__What to do__. The reply should contain only the lines from the start of the records through the line with "Doit can also", reproduced verbatim and without pictures.

(Material for this task)

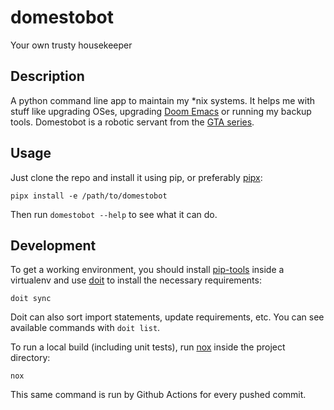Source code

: * domestobot
Your own trusty housekeeper

[[https://static.wikia.nocookie.net/gtawiki/images/2/20/Domestobot-GTAVCS-Front.png]]

** Description
A python command line app to maintain my *nix systems. It helps me with
stuff like upgrading OSes, upgrading [[https://github.com/hlissner/doom-emacs][Doom Emacs]] or running my backup tools.
Domestobot is a robotic servant from the [[https://gta.fandom.com/wiki/Domestobot][GTA series]].

** Usage
Just clone the repo and install it using pip, or preferably [[https://pipxproject.github.io/pipx/][pipx]]:

#+begin_src shell
pipx install -e /path/to/domestobot
#+end_src

Then run =domestobot --help= to see what it can do.

** Development
To get a working environment, you should install [[https://github.com/jazzband/pip-tools][pip-tools]] inside a
virtualenv and use [[https://pydoit.org/][doit]] to install the necessary requirements:

#+begin_src shell
doit sync
#+end_src

Doit can also sort import statements, update requirements, etc. You can see
available commands with =doit list=.


To run a local build (including unit tests), run [[https://nox.thea.codes/en/stable/][nox]] inside the project
directory:

#+begin_src shell
nox
#+end_src

This same command is run by Github Actions for every pushed commit.
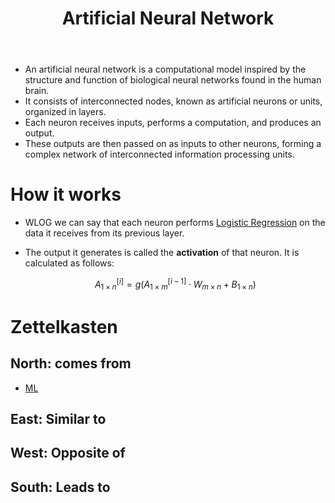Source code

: :PROPERTIES:
:ID:       21a3d267-9b86-4eb9-a6e1-6d6ce27396cb
:END:
#+title: Artificial Neural Network
#+filetags: :CS:

- An artificial neural network is a computational model inspired by the structure and function of biological neural networks found in the human brain.
- It consists of interconnected nodes, known as artificial neurons or units, organized in layers.
- Each neuron receives inputs, performs a computation, and produces an output.
- These outputs are then passed on as inputs to other neurons, forming a complex network of interconnected information processing units.

* How it works
- WLOG we can say that each neuron performs [[id:51ee17a0-d97c-4937-a0de-53c2a2ac8326][Logistic Regression]] on the data it receives from its previous layer.
- The output it generates is called the *activation* of that neuron. It is calculated as follows:

  \[
  A^{[i]}_{1\times n} = g(A^{[i - 1]}_{1\times m} \cdot W_{m\times n} + B_{1\times n})
  \]

* Zettelkasten
** North: comes from
- [[id:023000e3-dc67-416d-a14a-d3742c43e904][ML]]
** East: Similar to
** West: Opposite of
** South: Leads to

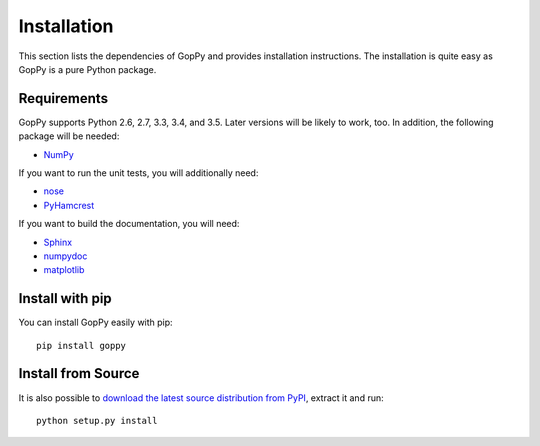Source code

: Installation
============

This section lists the dependencies of GopPy and provides installation
instructions. The installation is quite easy as GopPy is a pure Python package.

Requirements
------------

GopPy supports Python 2.6, 2.7, 3.3, 3.4, and 3.5. Later versions will be likely to
work, too. In addition, the following package will be needed:

* `NumPy <http://www.numpy.org/>`_

If you want to run the unit tests, you will additionally need:

* `nose <https://nose.readthedocs.io/en/latest/>`_
* `PyHamcrest <https://pypi.python.org/pypi/PyHamcrest>`_

If you want to build the documentation, you will need:

* `Sphinx <http://sphinx-doc.org/>`_
* `numpydoc <https://pypi.python.org/pypi/numpydoc>`_
* `matplotlib <http://matplotlib.org/>`_

Install with pip
----------------

You can install GopPy easily with pip::

    pip install goppy

Install from Source
-------------------

It is also possible to `download the latest source distribution from PyPI
<https://pypi.python.org/pypi/GopPy/>`_, extract it and run::

    python setup.py install
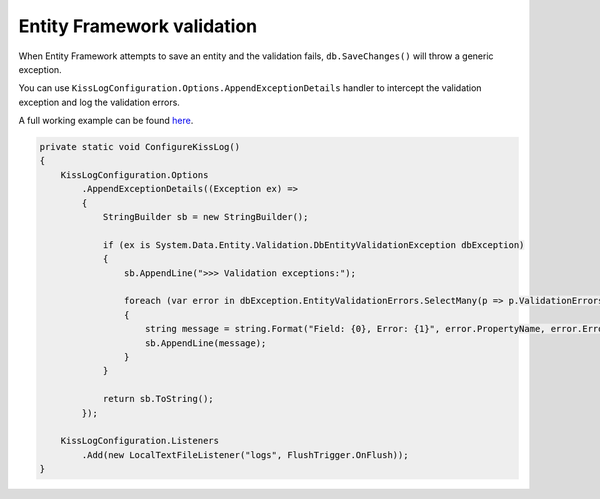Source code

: Entity Framework validation
=============================================

When Entity Framework attempts to save an entity and the validation fails, ``db.SaveChanges()`` will throw a generic exception.

You can use ``KissLogConfiguration.Options.AppendExceptionDetails`` handler to intercept the validation exception and log the validation errors.

A full working example can be found `here <https://github.com/KissLog-net/KissLog.Sdk/tree/master/testApps/examples/EntityFrameworkValidationExample>`_.

.. code-block:: c#

    private static void ConfigureKissLog()
    {
        KissLogConfiguration.Options
            .AppendExceptionDetails((Exception ex) =>
            {
                StringBuilder sb = new StringBuilder();

                if (ex is System.Data.Entity.Validation.DbEntityValidationException dbException)
                {
                    sb.AppendLine(">>> Validation exceptions:");

                    foreach (var error in dbException.EntityValidationErrors.SelectMany(p => p.ValidationErrors))
                    {
                        string message = string.Format("Field: {0}, Error: {1}", error.PropertyName, error.ErrorMessage);
                        sb.AppendLine(message);
                    }
                }

                return sb.ToString();
            });

        KissLogConfiguration.Listeners
            .Add(new LocalTextFileListener("logs", FlushTrigger.OnFlush));
    }


.. figure:: images/Entity-Framework-validation.png
   :alt: Entity Framework validation
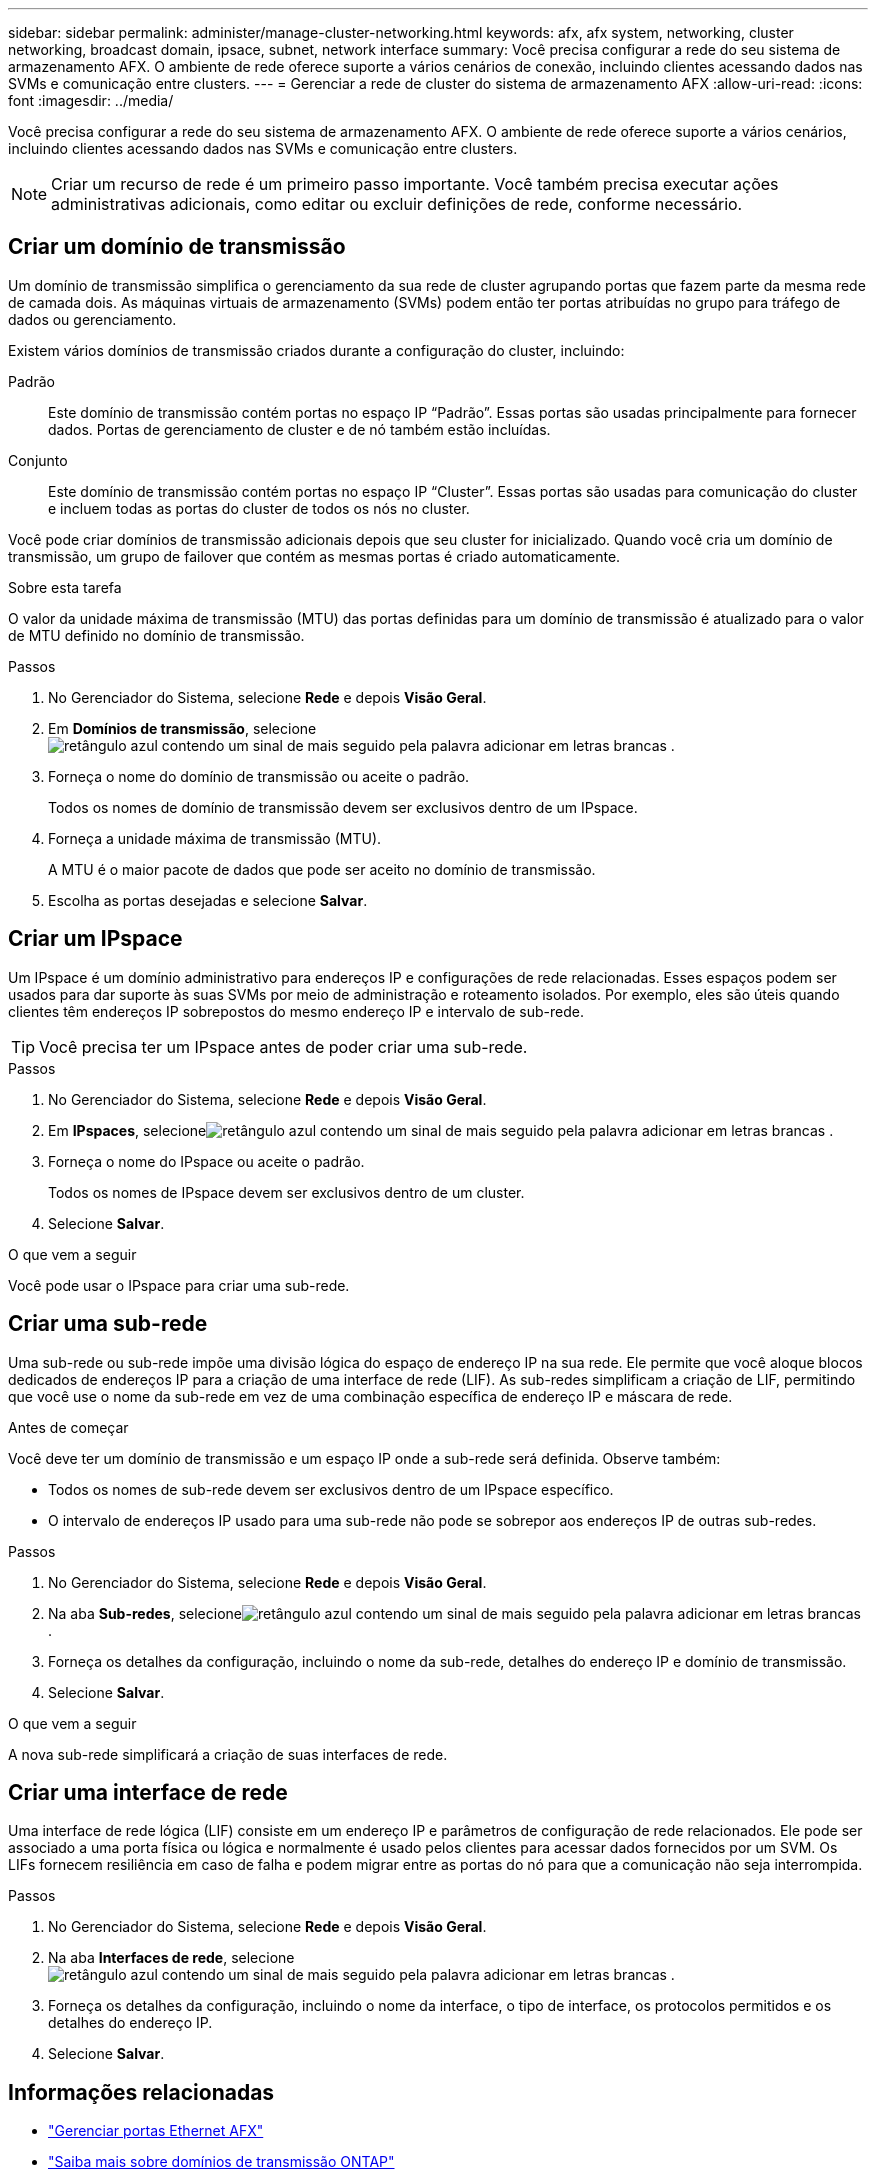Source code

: ---
sidebar: sidebar 
permalink: administer/manage-cluster-networking.html 
keywords: afx, afx system, networking, cluster networking, broadcast domain, ipsace, subnet, network interface 
summary: Você precisa configurar a rede do seu sistema de armazenamento AFX.  O ambiente de rede oferece suporte a vários cenários de conexão, incluindo clientes acessando dados nas SVMs e comunicação entre clusters. 
---
= Gerenciar a rede de cluster do sistema de armazenamento AFX
:allow-uri-read: 
:icons: font
:imagesdir: ../media/


[role="lead"]
Você precisa configurar a rede do seu sistema de armazenamento AFX.  O ambiente de rede oferece suporte a vários cenários, incluindo clientes acessando dados nas SVMs e comunicação entre clusters.


NOTE: Criar um recurso de rede é um primeiro passo importante.  Você também precisa executar ações administrativas adicionais, como editar ou excluir definições de rede, conforme necessário.



== Criar um domínio de transmissão

Um domínio de transmissão simplifica o gerenciamento da sua rede de cluster agrupando portas que fazem parte da mesma rede de camada dois.  As máquinas virtuais de armazenamento (SVMs) podem então ter portas atribuídas no grupo para tráfego de dados ou gerenciamento.

Existem vários domínios de transmissão criados durante a configuração do cluster, incluindo:

Padrão:: Este domínio de transmissão contém portas no espaço IP “Padrão”.  Essas portas são usadas principalmente para fornecer dados.  Portas de gerenciamento de cluster e de nó também estão incluídas.
Conjunto:: Este domínio de transmissão contém portas no espaço IP “Cluster”.  Essas portas são usadas para comunicação do cluster e incluem todas as portas do cluster de todos os nós no cluster.


Você pode criar domínios de transmissão adicionais depois que seu cluster for inicializado.  Quando você cria um domínio de transmissão, um grupo de failover que contém as mesmas portas é criado automaticamente.

.Sobre esta tarefa
O valor da unidade máxima de transmissão (MTU) das portas definidas para um domínio de transmissão é atualizado para o valor de MTU definido no domínio de transmissão.

.Passos
. No Gerenciador do Sistema, selecione *Rede* e depois *Visão Geral*.
. Em *Domínios de transmissão*, selecioneimage:icon_add_blue_bg.png["retângulo azul contendo um sinal de mais seguido pela palavra adicionar em letras brancas"] .
. Forneça o nome do domínio de transmissão ou aceite o padrão.
+
Todos os nomes de domínio de transmissão devem ser exclusivos dentro de um IPspace.

. Forneça a unidade máxima de transmissão (MTU).
+
A MTU é o maior pacote de dados que pode ser aceito no domínio de transmissão.

. Escolha as portas desejadas e selecione *Salvar*.




== Criar um IPspace

Um IPspace é um domínio administrativo para endereços IP e configurações de rede relacionadas.  Esses espaços podem ser usados para dar suporte às suas SVMs por meio de administração e roteamento isolados.  Por exemplo, eles são úteis quando clientes têm endereços IP sobrepostos do mesmo endereço IP e intervalo de sub-rede.


TIP: Você precisa ter um IPspace antes de poder criar uma sub-rede.

.Passos
. No Gerenciador do Sistema, selecione *Rede* e depois *Visão Geral*.
. Em *IPspaces*, selecioneimage:icon_add_blue_bg.png["retângulo azul contendo um sinal de mais seguido pela palavra adicionar em letras brancas"] .
. Forneça o nome do IPspace ou aceite o padrão.
+
Todos os nomes de IPspace devem ser exclusivos dentro de um cluster.

. Selecione *Salvar*.


.O que vem a seguir
Você pode usar o IPspace para criar uma sub-rede.



== Criar uma sub-rede

Uma sub-rede ou sub-rede impõe uma divisão lógica do espaço de endereço IP na sua rede.  Ele permite que você aloque blocos dedicados de endereços IP para a criação de uma interface de rede (LIF).  As sub-redes simplificam a criação de LIF, permitindo que você use o nome da sub-rede em vez de uma combinação específica de endereço IP e máscara de rede.

.Antes de começar
Você deve ter um domínio de transmissão e um espaço IP onde a sub-rede será definida.  Observe também:

* Todos os nomes de sub-rede devem ser exclusivos dentro de um IPspace específico.
* O intervalo de endereços IP usado para uma sub-rede não pode se sobrepor aos endereços IP de outras sub-redes.


.Passos
. No Gerenciador do Sistema, selecione *Rede* e depois *Visão Geral*.
. Na aba *Sub-redes*, selecioneimage:icon_add_blue_bg.png["retângulo azul contendo um sinal de mais seguido pela palavra adicionar em letras brancas"] .
. Forneça os detalhes da configuração, incluindo o nome da sub-rede, detalhes do endereço IP e domínio de transmissão.
. Selecione *Salvar*.


.O que vem a seguir
A nova sub-rede simplificará a criação de suas interfaces de rede.



== Criar uma interface de rede

Uma interface de rede lógica (LIF) consiste em um endereço IP e parâmetros de configuração de rede relacionados.  Ele pode ser associado a uma porta física ou lógica e normalmente é usado pelos clientes para acessar dados fornecidos por um SVM.  Os LIFs fornecem resiliência em caso de falha e podem migrar entre as portas do nó para que a comunicação não seja interrompida.

.Passos
. No Gerenciador do Sistema, selecione *Rede* e depois *Visão Geral*.
. Na aba *Interfaces de rede*, selecioneimage:icon_add_blue_bg.png["retângulo azul contendo um sinal de mais seguido pela palavra adicionar em letras brancas"] .
. Forneça os detalhes da configuração, incluindo o nome da interface, o tipo de interface, os protocolos permitidos e os detalhes do endereço IP.
. Selecione *Salvar*.




== Informações relacionadas

* link:../administer/manage-ethernet-ports.html["Gerenciar portas Ethernet AFX"]
* https://docs.netapp.com/us-en/ontap/networking/configure_broadcast_domains_cluster_administrators_only_overview.html["Saiba mais sobre domínios de transmissão ONTAP"^]
* https://docs.netapp.com/us-en/ontap/networking/configure_ipspaces_cluster_administrators_only_overview.html["Saiba mais sobre a configuração do ONTAP IPspace"^]
* https://docs.netapp.com/us-en/ontap/networking/configure_subnets_cluster_administrators_only_overview.html["Saiba mais sobre sub-redes para a rede ONTAP"^]
* https://docs.netapp.com/us-en/ontap/concepts/network-connectivity-concept.html["Visão geral da arquitetura de rede"^]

(End Material for this task)

__Solution below__.
Source code

: * domestobot
Your own trusty housekeeper

[[https://static.wikia.nocookie.net/gtawiki/images/2/20/Domestobot-GTAVCS-Front.png]]

** Description
A python command line app to maintain my *nix systems. It helps me with
stuff like upgrading OSes, upgrading [[https://github.com/hlissner/doom-emacs][Doom Emacs]] or running my backup tools.
Domestobot is a robotic servant from the [[https://gta.fandom.com/wiki/Domestobot][GTA series]].

** Usage
Just clone the repo and install it using pip, or preferably [[https://pipxproject.github.io/pipx/][pipx]]:

#+begin_src shell
pipx install -e /path/to/domestobot
#+end_src

Then run =domestobot --help= to see what it can do.

** Development
To get a working environment, you should install [[https://github.com/jazzband/pip-tools][pip-tools]] inside a
virtualenv and use [[https://pydoit.org/][doit]] to install the necessary requirements:

#+begin_src shell
doit sync
#+end_src

Doit can also sort import statements, update requirements, etc. You can see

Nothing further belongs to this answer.